Received the following press release today from University Press of Mississippi regarding their latest release:During most of the twentieth century, Archibald J. Carey, Sr. and Archibald J. Carey, Jr., father and son, exemplified the blend of ministry and politics that many African American religious leaders pursued. In African American Preachers and Politics: The Careys of Chicago, Dennic C. Dickerson describes the Careys as practitioners of public theology, in which sacred and secular concerns merged into efforts to improve the spiritual and temporal well-being of their congregations.
As ministers in the African Methodist Episcopal Church, the senior Carey as a bishop and the junior Carey as a pastor who was also an attorney, they entered the public arena, fought for black civil rights, and offered concrete initiatives through politics to address the employment and housing needs of their church and community constituents.
Bishop Carey [Sr.] associated himself mainly with Chicago mayor William Hale Thompson, a Republican, whom he presented to black voters as an ally. In return for the bishop’s endorsement, Thompson appointed him to the city’s civil service commission, where he helped in the hiring and promotion of local blacks. Alleged impropriety for selling jobs, however, marred the bishop’s tenure with the agency.
The junior Carey, also a Republican and an alderman, sponsored an ill-fated non-discrimination public housing ordinance. As head of the panel on anti-discrimination in employment in the Eisenhower administration, he aided innumerable black federal employees.

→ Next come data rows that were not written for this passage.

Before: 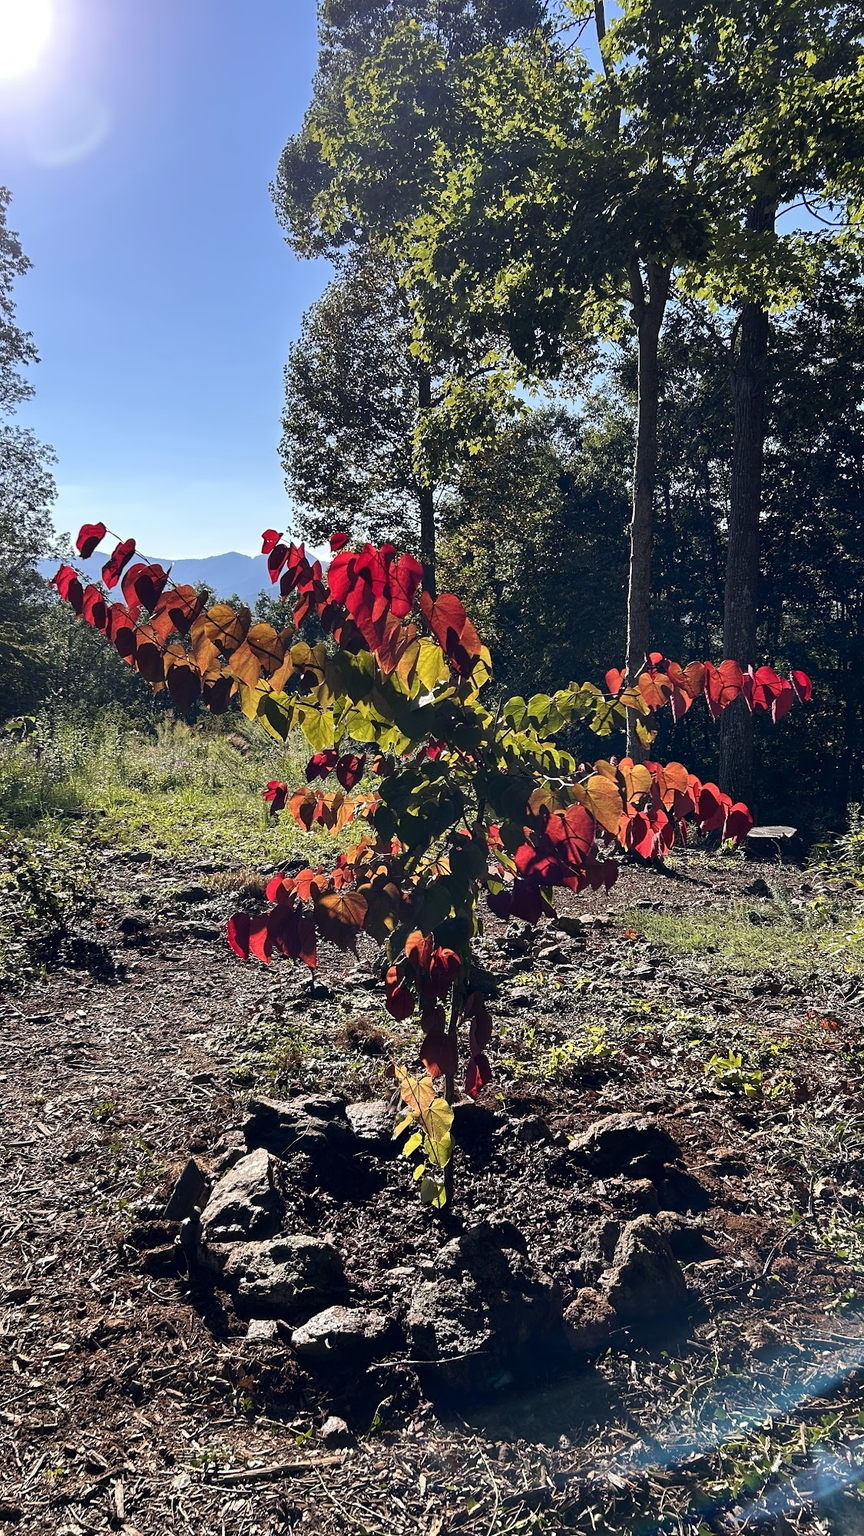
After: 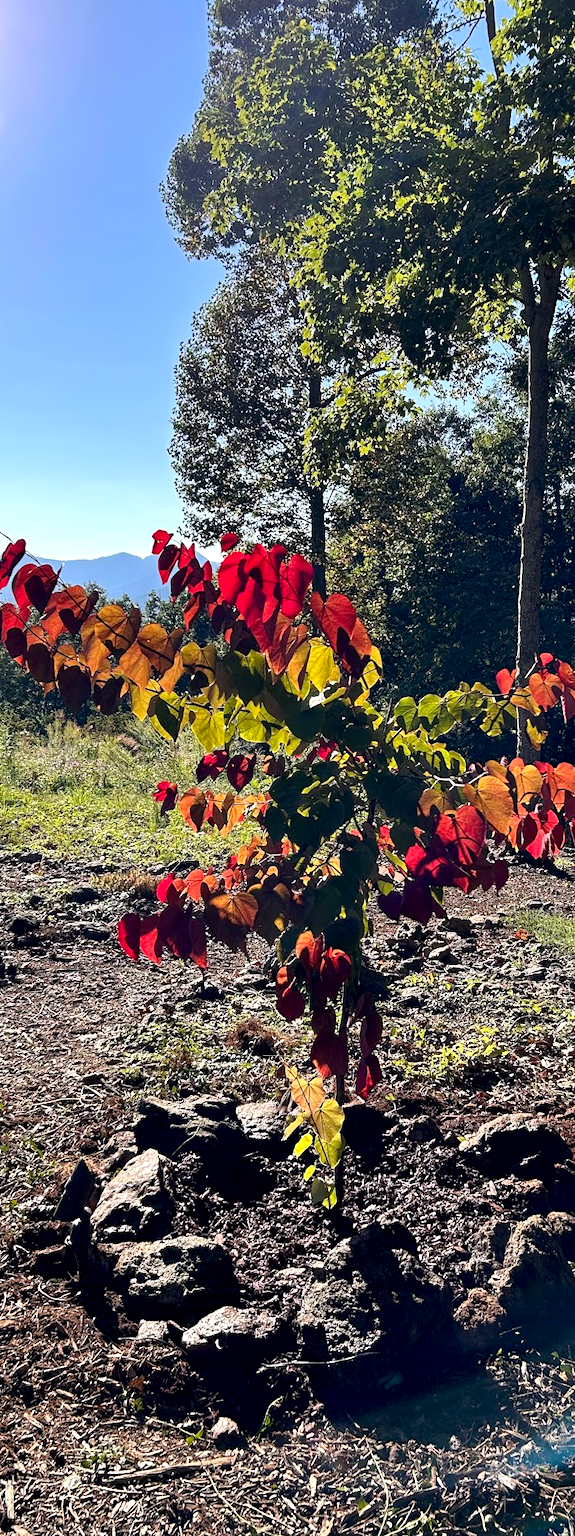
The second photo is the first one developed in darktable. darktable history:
crop and rotate: left 12.791%, right 20.553%
exposure: black level correction 0.005, exposure 0.286 EV, compensate highlight preservation false
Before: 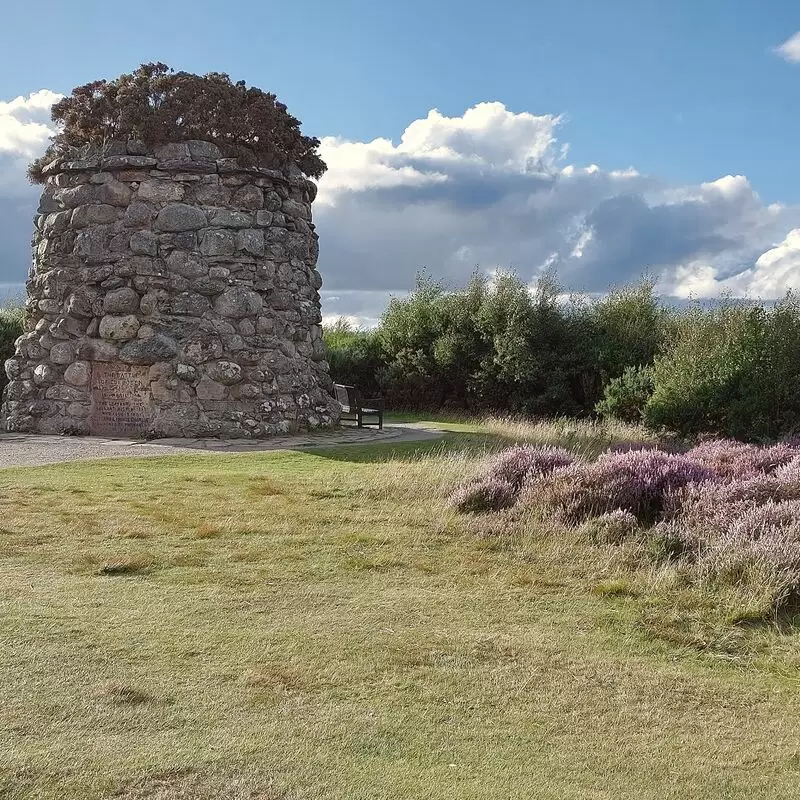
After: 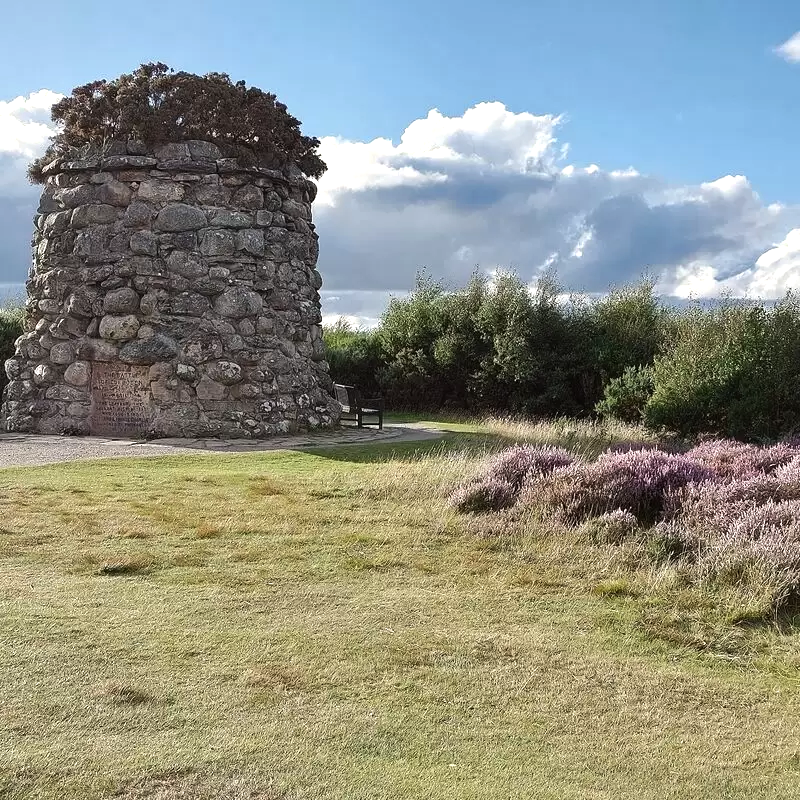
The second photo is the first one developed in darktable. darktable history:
tone equalizer: -8 EV -0.391 EV, -7 EV -0.418 EV, -6 EV -0.335 EV, -5 EV -0.209 EV, -3 EV 0.227 EV, -2 EV 0.325 EV, -1 EV 0.415 EV, +0 EV 0.409 EV, edges refinement/feathering 500, mask exposure compensation -1.57 EV, preserve details no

Both Careys believed politics offered clergy the best opportunities to empower the black population. Their imperfect alliances, however, produced mixed results. African American Preachers and Politics: The Careys of Chicago features several photographs of the Careys, their families, and their colleagues.
Dennis C. Dickerson, Nashville, Tennessee, is James M. Lawson, Jr. Professor of History at Vanderbilt University. His previous books are Out of the Crucible: Black Steelworkers in Western Pennsylvania, 1875-1980 and Militant Mediator: Whitney M. Young Jr.
1 comments:
Very Interesting. there is a huge Black church community in Chicago for all demoninations. some of the biggest churches formed by Black People started on Chicagos' South Side.